RAFF RADIO COMMERCIALS

Speciality Production

At a creative-approval meeting, the (delightful) Marketing Director of the Music & Arts Centers laughed: "The best part about working with you guys is that it's my job to rein you in, instead of push you forward." Recalling this unusual compliment, we decided to select for your pleasure (principally) not our most "prestigious" sounding work, but some of our wildest.

After all, a commercial's first job, which makes the other jobs possible, is to get and keep attention, to leave you thinking about it after it ends. We devised the expression "subvert the spot set" to describe work that blows the commercials around it away – clears the air, creates a space for itself – and engages the mind."

In almost all cases these are merely isolated spots within campaigns spanning months or years. All have aired. These non-broadcast quality samples are protected by international copyright and intellectual property law.

Our client was tired of educating prospects who then went to Wal-Mart to make their final purchases. We went for the jugular. This spot has seen him grow from just one store. It gets listener requests on the radio, and still cycles on the air in his markets!

We have learned, through many years' joyful local and national work all over this category, that some people really do love their vacuum cleaners. Our best customers appreciate, or are at least intrigued by the - shall we say -powerful draw of this attachment.

Very large average tickets in unconventional categories often require variable-message radio selling and some complexity in funneling and conversion. Here, we cap another cycle with a reasoned call to action. Again our call centers were overwhelmed by surprising copy and exquisite delivery – without a single instance of tired, two-bit call-to-action words such as "now!"

When an exasperated pool hall owner gave us carte blanche to attract a young, up-scale weeknight male and female clientele to his off-the-beaten path location, we positioned hard - against Television – and created a 'social scene' which drew business from four counties.

Radio is theater of the mind. The crazy, multi-year "Imagination" campaign had a sort of cult status, always getting attention and attracting new business.

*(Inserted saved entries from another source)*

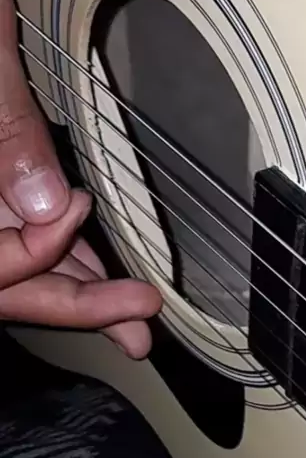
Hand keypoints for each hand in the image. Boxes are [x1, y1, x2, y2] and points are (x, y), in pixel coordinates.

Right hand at [0, 0, 161, 357]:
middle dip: (75, 306)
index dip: (32, 251)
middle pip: (5, 281)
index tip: (77, 210)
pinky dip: (65, 256)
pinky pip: (24, 232)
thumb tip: (49, 207)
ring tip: (135, 322)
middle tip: (140, 328)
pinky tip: (100, 275)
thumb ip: (6, 129)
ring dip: (78, 293)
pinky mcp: (0, 180)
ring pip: (18, 264)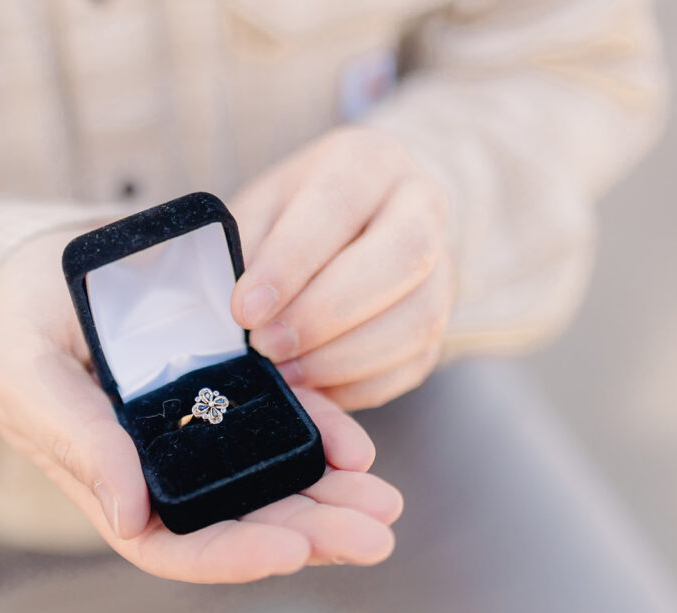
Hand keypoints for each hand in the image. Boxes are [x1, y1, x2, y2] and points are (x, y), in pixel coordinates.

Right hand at [0, 231, 402, 582]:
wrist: (54, 262)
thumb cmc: (25, 317)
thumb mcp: (29, 371)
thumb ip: (73, 439)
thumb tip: (131, 513)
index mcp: (109, 477)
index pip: (173, 542)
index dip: (232, 553)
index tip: (294, 548)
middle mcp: (159, 465)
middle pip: (238, 518)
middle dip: (308, 530)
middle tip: (374, 532)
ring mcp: (196, 428)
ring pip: (267, 479)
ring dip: (328, 494)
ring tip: (383, 500)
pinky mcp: (224, 386)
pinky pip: (277, 420)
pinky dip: (318, 433)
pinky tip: (355, 444)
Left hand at [230, 126, 452, 409]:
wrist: (355, 222)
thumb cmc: (293, 217)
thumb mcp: (260, 212)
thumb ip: (247, 254)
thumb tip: (235, 319)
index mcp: (367, 162)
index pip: (335, 206)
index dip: (289, 263)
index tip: (244, 309)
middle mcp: (420, 205)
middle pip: (399, 258)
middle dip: (323, 313)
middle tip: (266, 346)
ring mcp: (442, 267)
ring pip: (415, 319)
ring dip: (341, 358)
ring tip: (285, 372)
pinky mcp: (440, 324)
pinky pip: (411, 364)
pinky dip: (359, 384)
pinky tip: (315, 387)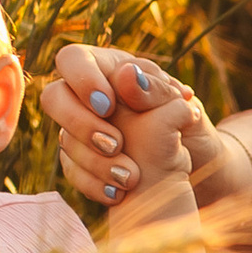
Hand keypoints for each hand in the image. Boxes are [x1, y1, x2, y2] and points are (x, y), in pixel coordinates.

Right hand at [42, 43, 220, 207]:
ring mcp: (82, 128)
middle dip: (79, 122)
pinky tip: (118, 193)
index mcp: (111, 68)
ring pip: (64, 139)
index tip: (108, 107)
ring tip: (129, 175)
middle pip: (54, 98)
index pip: (74, 60)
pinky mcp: (83, 160)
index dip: (82, 80)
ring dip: (92, 159)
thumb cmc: (189, 122)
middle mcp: (88, 96)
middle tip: (115, 143)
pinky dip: (94, 183)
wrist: (197, 163)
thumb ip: (156, 90)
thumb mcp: (182, 104)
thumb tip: (126, 76)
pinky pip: (73, 171)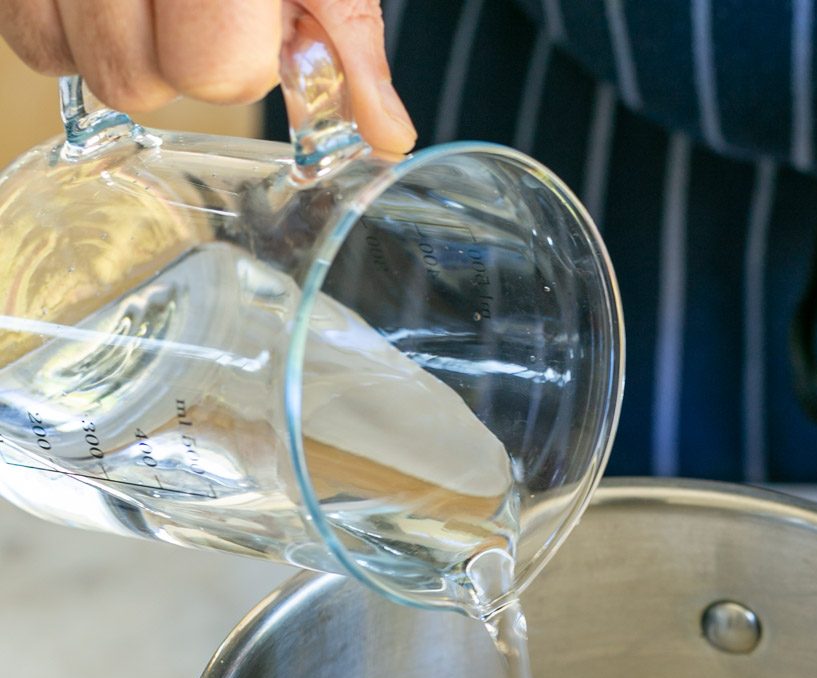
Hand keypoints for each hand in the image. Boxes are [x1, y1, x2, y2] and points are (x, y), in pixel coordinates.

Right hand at [0, 0, 415, 154]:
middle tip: (195, 6)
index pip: (213, 69)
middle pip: (133, 80)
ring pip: (76, 63)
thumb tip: (387, 132)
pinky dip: (63, 27)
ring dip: (117, 47)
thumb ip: (346, 38)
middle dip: (174, 61)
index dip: (238, 61)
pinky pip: (30, 38)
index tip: (250, 19)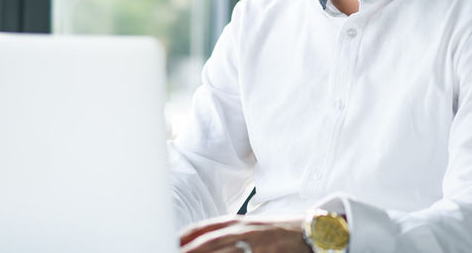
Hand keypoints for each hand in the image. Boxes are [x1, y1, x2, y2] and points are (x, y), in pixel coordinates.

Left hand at [180, 215, 310, 252]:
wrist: (305, 232)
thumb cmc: (271, 232)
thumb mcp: (245, 227)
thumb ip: (222, 233)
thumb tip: (194, 240)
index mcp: (234, 222)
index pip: (202, 228)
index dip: (183, 237)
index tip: (166, 243)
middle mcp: (242, 230)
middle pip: (208, 241)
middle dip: (188, 250)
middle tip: (170, 251)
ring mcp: (254, 242)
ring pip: (225, 251)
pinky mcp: (263, 252)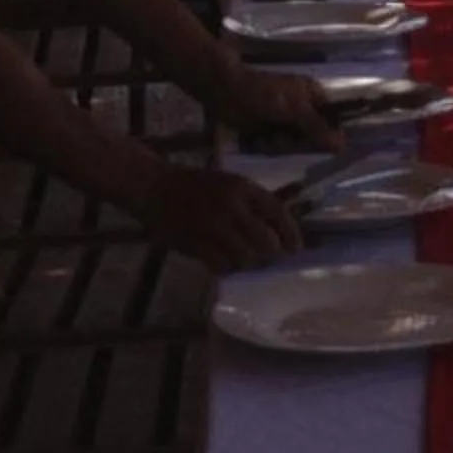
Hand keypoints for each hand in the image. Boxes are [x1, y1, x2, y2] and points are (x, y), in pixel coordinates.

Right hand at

Sometimes a complex sales message can be made memorable with a little research, an acknowledgement of the listeners' intelligence, and an impish word.Should you be tempted to question the tangible value of decades of production and voice-over experience or even the fancy large-diaphragm microphones we employ, remember that your commercial bounces off geostationary satellites, passes through processors, compressors and transmitters, floats through varying climatological conditions to a radio receiver, and is re-converted to sound on any number of dusty speakers. It all pays off when a word like poop emerges with precisely the desired effect.

When a popular conservative news site wanted to boost holiday business at their online store, we had no choice but to cut out the middleman.

Independent music stores have faced nearly insurmountable challenges in the last decades, from chain-owned superstores to conglomerations affecting distribution, to click-and-mortar bookstores, to online retailers, to iTunes and Napster and innumerable forms of illegal downloading and file-sharing. On a shoestring budget, we took our cue from Rock & Roll, setting a no-holds barred, wildly independent, in-your-face attitude from the very beginning. Almost 20 years later we are proud to say our client is still in business and on the air.

How best to depict a campaign which spans numerous objectives, hundreds of spots and four times again as many radio stations? We seek always to speak from the heart.

Success in large-scale communications can sometimes be measured by the caliber of individuals who are willing to lend their voice to the effort.

In a decades-long, highly fruitful effort to find new ways to position a successful local restaurant against polished, encroaching chains, we sought first to depict the pride, joy, and occasional 'controlled chaos' of authentic cuisine.

Through hundreds of spots and initiatives, an aesthetic emphasizing local credibility has brought us in and out of 'the kitchen' many times. Powerful testimonial sequences arethe result of lots of careful, friendly work

A testament to the unlimited powers of radio salesmanship, this micro-campaign ran day-specific in tight lunch-hour windows on

Monday: Tuesday: Wednesday: Thursday: Friday:

Listening on any of a handful of stations in the quad-state I-81 corridor, charmed customers drove an hour or more to taste the soups that will change your life, frequently expressing gratitude – for the commercials!

Radio's raw reach-power and creative potential can meet almost any marketing challenge. Sometimes all it takes to capture the hearts of new customers – in this case, computer programmers - is a good story, and sometimes all it takes to conquer the Dark Side is courage. In the end, of course, we couldn't stem the "River of Books" (Amazon) but we bought some time.

A good approach to low-frequency campaigns is to force the listener to perk up and "turn it up" in the first few moments of a spot. Frankly, we are most likely to "turn it up" when we're not quite sure what the heck is going on! In most categories we know our job is not to create a need, but rather, to bring the prospect to your door with a smile on his face.

In a world of fake smiles and cookie-cutter creative, penetrating authenticity can come from the strangest places. Here, our star talent Molly Flowers evokes disease, psychosis, and mass murder, resolving the insanity with a playful “end of take” laugh. Customers say they can relate. Delighted to experience and be let in on the act, they show it by circumventing “last point of reference” advertising (and the competition,) looking the client up by name rather than category.